CMSD NEWS BUREAU
CMSD’s reform efforts are bearing fruit, but solving deep-rooted problems will require persistence, Chief Executive Officer Eric Gordon told a gathering of the city’s clergy Thursday morning.
A breakfast at Greater Abyssinia Baptist Church on East 105th Street brought together more than 150 ministers whose support was critical to passing Issue 107 – the District’s first new operating levy in 16 years – in November 2012.
Gordon told the ministers that tests given by the District indicate scores are picking up at least slightly at both the high school and elementary school levels. He said he is not ready to celebrate but sees “signs of hope.”
While solutions won’t come overnight, a clock on the CMSD website underscores the need for action, Gordon said. As of Thursday, the clock, which counts down the days remaining until the levy expires, gave the District 991 more days to reward the voters for their confidence.
“We have to be urgent,” he said. “The clock started at four digits; it’s down to three.”
The progress report delivered at the breakfast covered a number of areas targeted by The Cleveland Plan, CMSD’s state-approved blueprint for reform:
Gordon said CMSD is reshaping its workforce with stronger teacher evaluation and a system of pay based on performance and skills, not just seniority. With a wave of retirements expected, he said CMSD will aggressively search for teachers who believe in the District’s mission.
“We have to be careful not to get the people who come to Cleveland only because they have to,” said Gordon, who urged the clergy to join building-level teams that will make the selections. “We have to get people who want to do what we do.”
Drawing applause, he said a task force will soon present a plan through which CMSD and other providers will expand access to quality prekindergarten. He said an initial 800 to 1,000 seats will be added this fall.
CMSD is putting resources into its lowest performing schools, also known as Investment Schools, while creating new models that give students and families more high-quality options. Four new schools will open in the fall: an “early college” high school on the West Side that will be operated by Bard College of New York, a digital-arts high school downtown and two small schools at John F. Kennedy High School that will require students to demonstrate “mastery” of skills to advance.
Student-based budgeting will transfer control of most spending to schools based on their particular priorities. Schools
that continue to lose students will lose funding, but Gordon said the strategy will shift resources to schools where the money is most needed.
Gordon said the Board of Education could ask voters to extend payments on a 2001 bond issue that, along with state funds, has paid to build and renovate schools. Gordon said the District will need money for preventive maintenance on the schools as the buildings age.
During a question-and-answer period, Bishop Tony Minor, pastor of Community of Faith Assembly, pressed Gordon to set specific expectations for the next 18 months.
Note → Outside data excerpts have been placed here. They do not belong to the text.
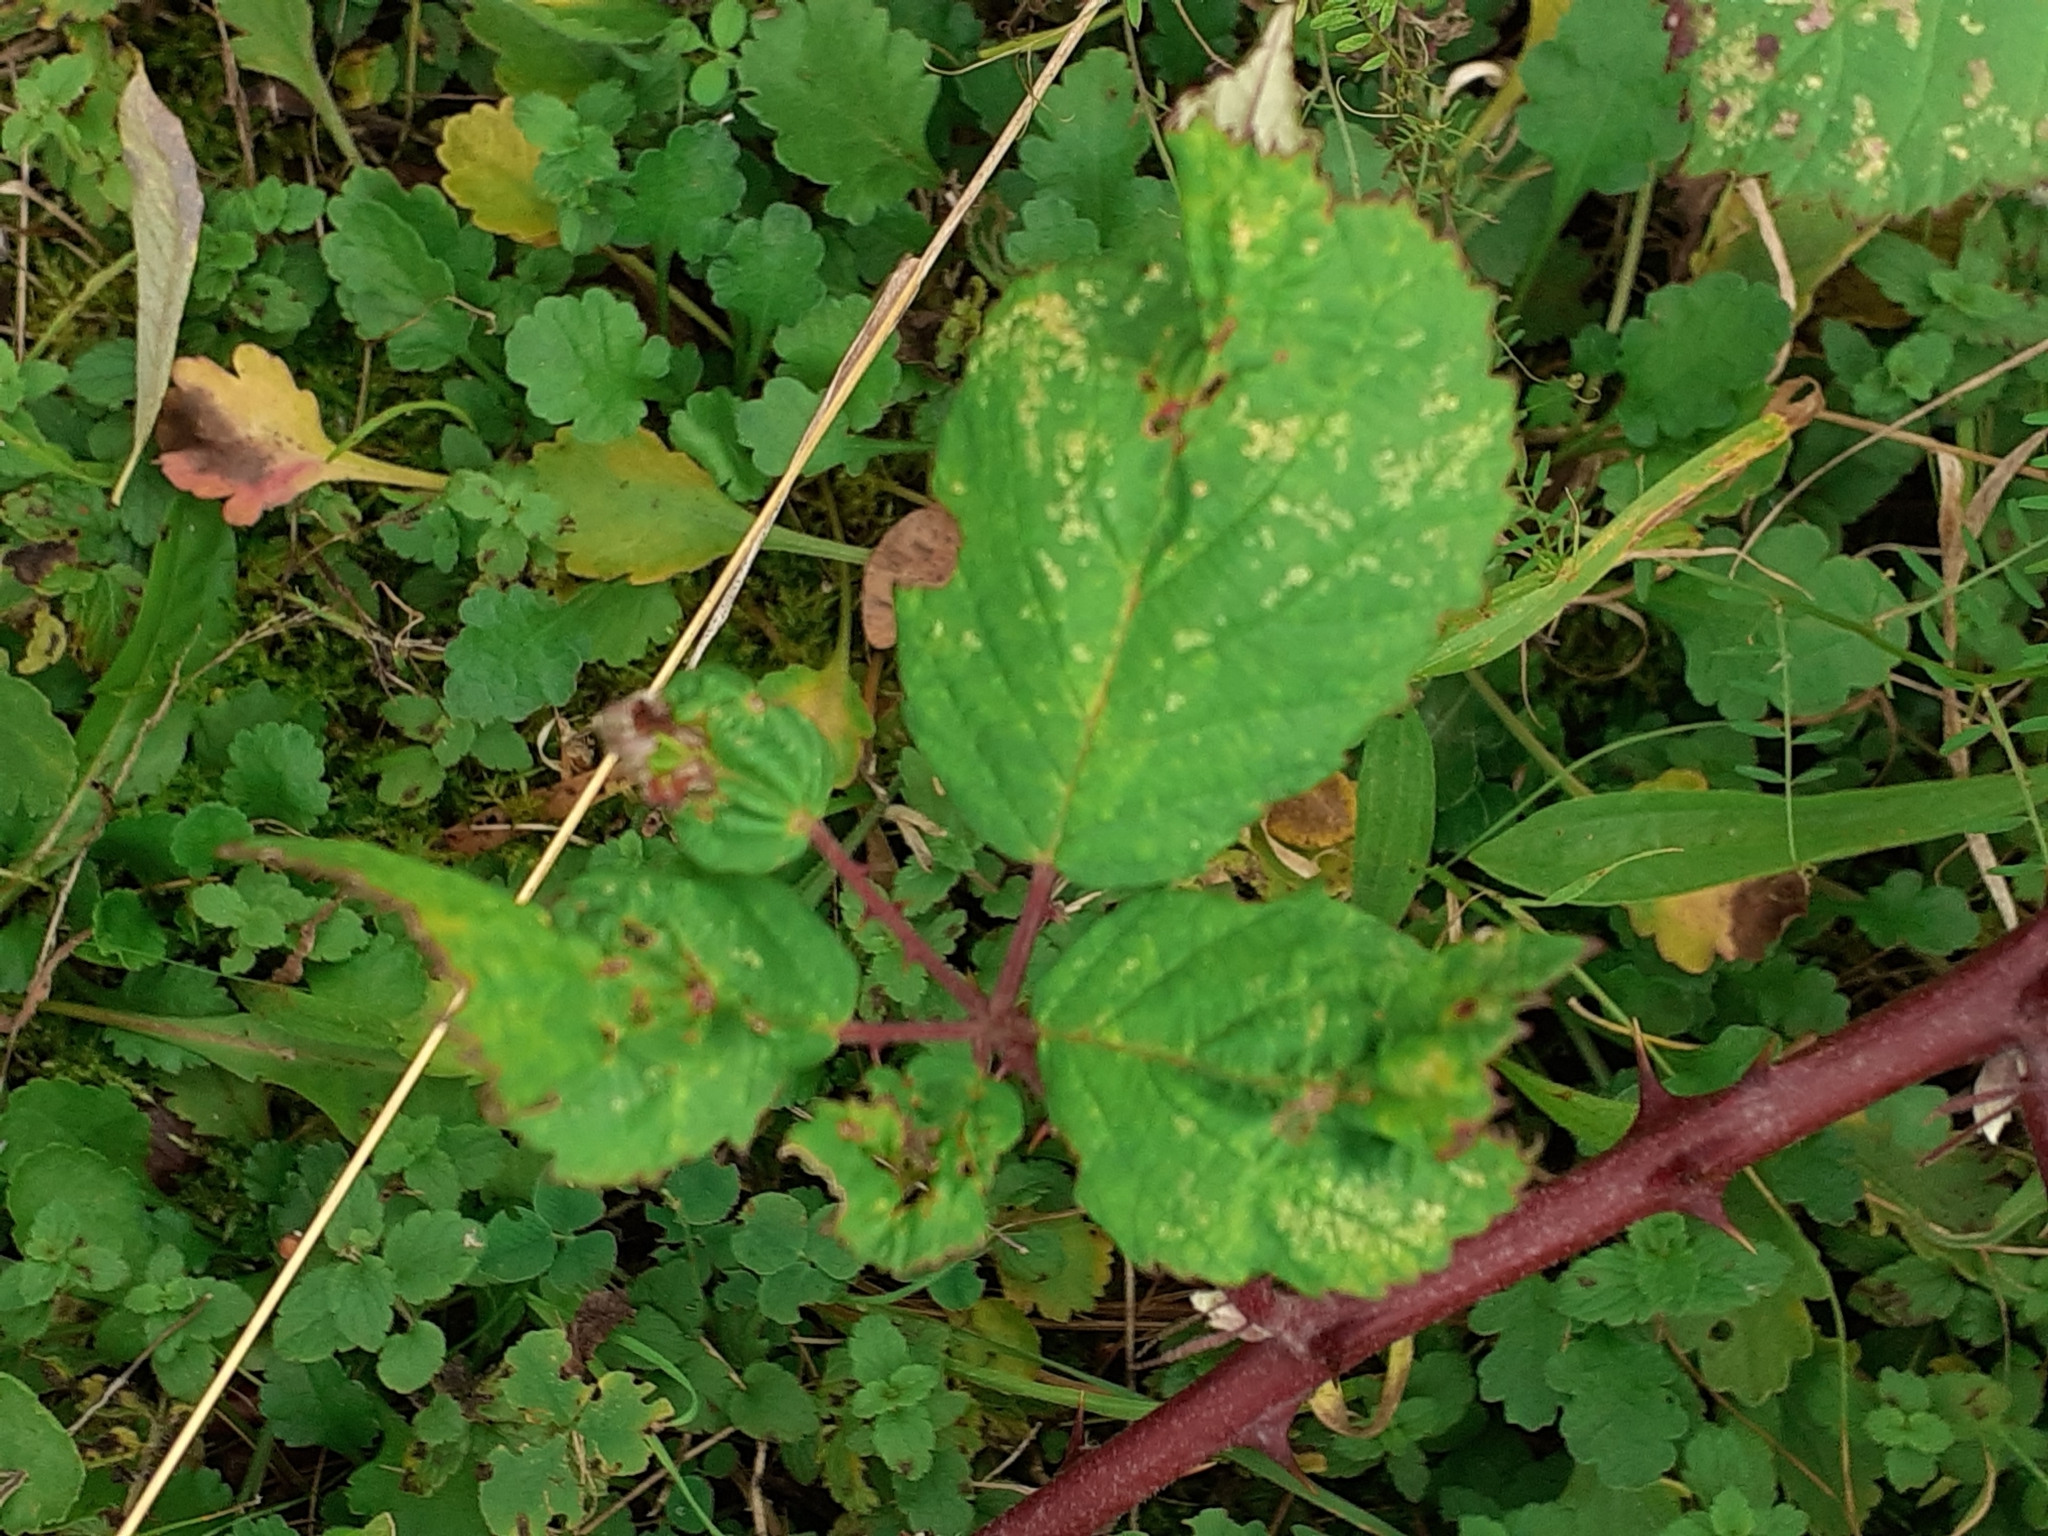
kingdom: Animalia
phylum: Arthropoda
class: Insecta
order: Diptera
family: Cecidomyiidae
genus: Dasineura
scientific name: Dasineura plicatrix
Gordon said the District should improve on a 61 percent graduation rate and raise long-flat results on the National Assessment of Educational Progress, reading and math tests that are taken by fourth- and eighth-graders.
Minor said he would have preferred that Gordon provide exact targets but was satisfied with the response.
“It gives us something to look forward to and hold him and his team accountable for,” Minor said.
The Rev. E.T. Caviness, pastor of Greater Abyssinia, lauded Gordon and said he was addressing the District’s challenges.
“All positive stuff,” Caviness said as the crowd left the church hall. “Marvelous morning.”